The closure of two UK fertiliser plants by US company CF Industries because of surging natural gas prices has cut off about 60 per cent of the country’s commercial CO2 production.
The UK government has been in talks with Tony Will, chief executive of CF Industries, about potential solutions for reopening the plants including financial support.
Kwarteng said he had spoken to Will on Sunday and Monday and had also held conversations with chancellor Rishi Sunak. “We are looking at ways to very soon make sure production of CO2 . . . is resumed as quickly as possible,” he said.
“Time is of the essence. We’re hopeful we can get something sorted today and get production up and running in the next few days. It will come at some cost. It may come at some cost. We are still hammering out the details.”
CF Industries suspended production because it was paying more for its raw materials, including energy, than the price of the ammonia and CO2 that it produced.

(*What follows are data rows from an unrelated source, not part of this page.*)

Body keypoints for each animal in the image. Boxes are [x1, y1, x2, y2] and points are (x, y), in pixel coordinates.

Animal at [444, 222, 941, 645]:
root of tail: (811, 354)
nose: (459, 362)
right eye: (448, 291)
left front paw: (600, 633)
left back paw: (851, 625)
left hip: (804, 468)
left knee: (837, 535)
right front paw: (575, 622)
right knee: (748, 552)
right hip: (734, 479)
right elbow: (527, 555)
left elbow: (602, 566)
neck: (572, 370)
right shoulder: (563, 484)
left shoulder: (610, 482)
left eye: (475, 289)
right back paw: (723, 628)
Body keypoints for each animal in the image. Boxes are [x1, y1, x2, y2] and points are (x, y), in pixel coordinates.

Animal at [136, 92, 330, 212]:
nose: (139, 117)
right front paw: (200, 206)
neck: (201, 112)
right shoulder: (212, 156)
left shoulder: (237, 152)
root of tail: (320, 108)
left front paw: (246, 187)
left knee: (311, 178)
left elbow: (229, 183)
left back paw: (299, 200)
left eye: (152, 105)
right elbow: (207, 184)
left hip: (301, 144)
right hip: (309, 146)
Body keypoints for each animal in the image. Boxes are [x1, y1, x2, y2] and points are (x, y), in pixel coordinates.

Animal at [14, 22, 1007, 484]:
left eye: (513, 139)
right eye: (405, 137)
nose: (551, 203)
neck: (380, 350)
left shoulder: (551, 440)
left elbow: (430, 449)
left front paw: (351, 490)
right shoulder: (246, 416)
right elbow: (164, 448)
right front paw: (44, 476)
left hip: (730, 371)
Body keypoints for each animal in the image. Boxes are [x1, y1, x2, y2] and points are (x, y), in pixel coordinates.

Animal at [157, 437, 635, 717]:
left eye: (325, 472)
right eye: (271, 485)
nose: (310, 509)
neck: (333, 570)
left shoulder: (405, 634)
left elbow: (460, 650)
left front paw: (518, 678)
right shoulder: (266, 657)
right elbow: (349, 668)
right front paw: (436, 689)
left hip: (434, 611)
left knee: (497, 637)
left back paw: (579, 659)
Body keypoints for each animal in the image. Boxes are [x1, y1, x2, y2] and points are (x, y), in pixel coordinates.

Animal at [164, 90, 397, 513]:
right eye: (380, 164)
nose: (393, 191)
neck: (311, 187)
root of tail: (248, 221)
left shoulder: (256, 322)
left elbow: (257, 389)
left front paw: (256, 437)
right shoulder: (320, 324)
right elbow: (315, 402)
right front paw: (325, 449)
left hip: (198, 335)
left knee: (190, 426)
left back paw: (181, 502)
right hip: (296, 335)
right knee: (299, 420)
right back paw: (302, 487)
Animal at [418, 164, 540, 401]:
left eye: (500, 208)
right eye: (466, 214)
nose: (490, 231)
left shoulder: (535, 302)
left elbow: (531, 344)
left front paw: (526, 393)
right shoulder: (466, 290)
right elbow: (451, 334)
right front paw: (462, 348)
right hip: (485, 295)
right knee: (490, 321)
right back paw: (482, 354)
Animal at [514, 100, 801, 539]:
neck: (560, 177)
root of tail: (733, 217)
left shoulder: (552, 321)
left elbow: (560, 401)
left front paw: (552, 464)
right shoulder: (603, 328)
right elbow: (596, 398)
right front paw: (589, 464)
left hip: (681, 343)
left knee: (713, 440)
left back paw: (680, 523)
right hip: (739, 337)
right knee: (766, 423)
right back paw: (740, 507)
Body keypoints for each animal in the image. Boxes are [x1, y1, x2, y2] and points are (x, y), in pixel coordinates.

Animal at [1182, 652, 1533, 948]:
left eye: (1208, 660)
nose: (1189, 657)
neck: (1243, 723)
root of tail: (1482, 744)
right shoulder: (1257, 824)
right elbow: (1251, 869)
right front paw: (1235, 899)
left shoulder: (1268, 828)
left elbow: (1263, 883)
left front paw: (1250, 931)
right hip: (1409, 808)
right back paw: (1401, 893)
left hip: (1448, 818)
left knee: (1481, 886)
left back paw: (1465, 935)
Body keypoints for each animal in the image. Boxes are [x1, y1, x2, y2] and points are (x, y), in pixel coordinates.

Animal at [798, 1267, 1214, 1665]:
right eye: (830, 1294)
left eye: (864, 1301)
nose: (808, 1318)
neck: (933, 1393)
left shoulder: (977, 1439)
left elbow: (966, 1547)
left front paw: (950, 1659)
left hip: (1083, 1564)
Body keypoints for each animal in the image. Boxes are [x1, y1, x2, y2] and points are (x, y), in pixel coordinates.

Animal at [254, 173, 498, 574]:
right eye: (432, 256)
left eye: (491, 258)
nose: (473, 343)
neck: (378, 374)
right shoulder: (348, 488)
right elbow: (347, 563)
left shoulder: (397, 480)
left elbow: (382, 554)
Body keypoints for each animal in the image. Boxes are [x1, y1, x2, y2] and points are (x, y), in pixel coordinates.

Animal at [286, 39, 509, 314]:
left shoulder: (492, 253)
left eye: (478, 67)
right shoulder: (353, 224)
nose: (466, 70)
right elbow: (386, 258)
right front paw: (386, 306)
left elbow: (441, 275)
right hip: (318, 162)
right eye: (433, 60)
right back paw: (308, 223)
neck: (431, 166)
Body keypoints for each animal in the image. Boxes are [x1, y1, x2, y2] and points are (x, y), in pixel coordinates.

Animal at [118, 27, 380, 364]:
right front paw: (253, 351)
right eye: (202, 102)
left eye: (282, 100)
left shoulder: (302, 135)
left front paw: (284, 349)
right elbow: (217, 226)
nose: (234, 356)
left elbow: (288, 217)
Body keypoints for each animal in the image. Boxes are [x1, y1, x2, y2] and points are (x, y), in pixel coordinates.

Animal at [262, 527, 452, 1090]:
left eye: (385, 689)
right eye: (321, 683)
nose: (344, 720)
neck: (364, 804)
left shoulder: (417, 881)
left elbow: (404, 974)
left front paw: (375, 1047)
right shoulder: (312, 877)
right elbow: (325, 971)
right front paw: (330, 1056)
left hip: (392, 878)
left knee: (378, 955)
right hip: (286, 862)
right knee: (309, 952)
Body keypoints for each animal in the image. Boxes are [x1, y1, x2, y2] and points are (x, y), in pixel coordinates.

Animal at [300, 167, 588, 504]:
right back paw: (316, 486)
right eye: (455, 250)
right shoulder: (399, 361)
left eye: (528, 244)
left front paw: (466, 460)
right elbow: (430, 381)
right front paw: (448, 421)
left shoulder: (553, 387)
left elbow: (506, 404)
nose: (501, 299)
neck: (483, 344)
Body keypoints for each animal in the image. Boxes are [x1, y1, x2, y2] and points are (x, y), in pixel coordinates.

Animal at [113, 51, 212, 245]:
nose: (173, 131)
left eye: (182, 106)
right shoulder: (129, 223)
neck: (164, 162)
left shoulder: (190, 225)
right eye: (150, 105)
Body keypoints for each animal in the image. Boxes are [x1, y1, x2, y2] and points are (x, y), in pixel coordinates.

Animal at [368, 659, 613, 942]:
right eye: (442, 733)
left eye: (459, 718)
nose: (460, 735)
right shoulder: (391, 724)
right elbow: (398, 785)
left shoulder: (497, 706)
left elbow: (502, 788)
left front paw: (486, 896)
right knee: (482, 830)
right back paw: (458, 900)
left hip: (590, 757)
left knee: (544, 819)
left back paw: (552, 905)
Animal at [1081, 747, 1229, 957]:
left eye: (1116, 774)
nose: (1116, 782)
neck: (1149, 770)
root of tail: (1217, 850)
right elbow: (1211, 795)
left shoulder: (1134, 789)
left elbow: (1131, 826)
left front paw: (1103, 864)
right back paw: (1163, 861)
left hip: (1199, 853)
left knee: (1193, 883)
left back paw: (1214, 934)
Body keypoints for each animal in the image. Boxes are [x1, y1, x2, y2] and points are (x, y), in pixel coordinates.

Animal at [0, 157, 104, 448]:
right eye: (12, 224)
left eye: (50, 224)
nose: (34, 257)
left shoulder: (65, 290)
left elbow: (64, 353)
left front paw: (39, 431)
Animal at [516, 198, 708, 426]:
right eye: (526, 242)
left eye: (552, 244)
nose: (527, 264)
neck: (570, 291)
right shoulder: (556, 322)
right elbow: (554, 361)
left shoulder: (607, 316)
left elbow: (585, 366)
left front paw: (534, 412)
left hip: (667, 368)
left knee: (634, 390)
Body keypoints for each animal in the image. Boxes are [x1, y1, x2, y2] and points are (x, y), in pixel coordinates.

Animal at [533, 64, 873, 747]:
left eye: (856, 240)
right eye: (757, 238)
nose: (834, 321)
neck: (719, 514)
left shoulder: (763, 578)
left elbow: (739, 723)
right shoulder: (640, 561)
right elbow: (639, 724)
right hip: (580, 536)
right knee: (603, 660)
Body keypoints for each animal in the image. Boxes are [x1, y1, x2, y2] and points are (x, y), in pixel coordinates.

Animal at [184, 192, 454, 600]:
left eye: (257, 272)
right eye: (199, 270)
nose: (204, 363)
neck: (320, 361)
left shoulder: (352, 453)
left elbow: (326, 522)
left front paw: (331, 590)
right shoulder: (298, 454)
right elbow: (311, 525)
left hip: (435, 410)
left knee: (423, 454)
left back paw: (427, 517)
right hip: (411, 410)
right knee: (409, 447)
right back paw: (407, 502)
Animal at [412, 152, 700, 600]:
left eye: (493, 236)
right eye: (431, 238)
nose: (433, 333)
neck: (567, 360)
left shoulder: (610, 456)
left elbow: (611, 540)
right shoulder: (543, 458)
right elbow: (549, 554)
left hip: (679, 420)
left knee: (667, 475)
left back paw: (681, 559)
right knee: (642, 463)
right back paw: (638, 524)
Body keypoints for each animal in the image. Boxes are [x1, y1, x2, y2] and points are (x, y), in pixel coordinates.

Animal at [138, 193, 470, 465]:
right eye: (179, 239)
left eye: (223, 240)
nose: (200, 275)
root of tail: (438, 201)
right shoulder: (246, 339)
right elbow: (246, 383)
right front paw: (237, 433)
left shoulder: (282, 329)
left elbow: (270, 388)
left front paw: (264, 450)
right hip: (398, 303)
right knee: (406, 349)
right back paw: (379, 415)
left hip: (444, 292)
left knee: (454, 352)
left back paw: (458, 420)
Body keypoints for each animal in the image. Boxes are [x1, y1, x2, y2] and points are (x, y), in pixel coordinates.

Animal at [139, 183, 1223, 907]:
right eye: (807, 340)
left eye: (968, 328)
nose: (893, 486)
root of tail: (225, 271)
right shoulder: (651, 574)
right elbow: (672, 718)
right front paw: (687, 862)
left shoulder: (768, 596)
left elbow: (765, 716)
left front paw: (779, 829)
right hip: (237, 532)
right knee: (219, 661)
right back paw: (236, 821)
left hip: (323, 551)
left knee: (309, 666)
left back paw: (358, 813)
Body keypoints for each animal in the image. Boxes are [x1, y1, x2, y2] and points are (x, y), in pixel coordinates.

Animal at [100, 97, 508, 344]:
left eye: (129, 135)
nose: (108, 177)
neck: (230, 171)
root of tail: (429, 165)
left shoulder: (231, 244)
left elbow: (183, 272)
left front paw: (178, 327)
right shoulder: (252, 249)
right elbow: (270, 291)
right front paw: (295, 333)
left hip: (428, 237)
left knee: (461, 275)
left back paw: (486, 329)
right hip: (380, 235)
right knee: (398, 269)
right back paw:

“If we do provide support it will be on a temporary basis,” said Kwarteng. “What I’m focused on is getting production up and running.”
Kwarteng claimed that some people had demanded the nationalisation of the company. “I’m averse to that, I don’t think that is a good idea,” he said. “Between nationalisation and not doing anything, there are lots of options.”
George Eustice, environment secretary, is hosting a roundtable with representatives of the food retail, processing and manufacturing sectors on Tuesday.
Poultry producers have started taking emergency measures to conserve carbon dioxide used to stun birds for slaughter as a shortage of the gas poses an increasingly grave threat to the meat supply chain. The poultry industry has said plants hold only one to five days’ CO2 supply on site and warned of disruption to the chicken stocks once that runs out.
The shortage of the gas has also affected Britain’s soft drinks manufacturers, with some warning on Monday that they only had enough supplies to last a few days.
Five energy providers have already gone bust in recent weeks with more expected to collapse in the coming days.
Kwarteng said he did not believe that taxpayer money should be used to bail out failing companies.
However, the government is drawing up plans to provide state loans to larger companies that take on the customers from collapsed providers.
Industry experts believe this could lead to a dramatic consolidation in the market in a short space of time.
But Kwarteng denied suggestions that the industry could be left with as few as 10 companies after the crisis. “I don’t believe for a minute there will only be 10 in three months time,” he told the Today programme.
Kwarteng insisted on Monday there was “no question of the lights going out” and that it was “alarmist” to suggest people would struggle to heat their homes in the colder months. He said Britain had “sufficient capacity” to meet household demand.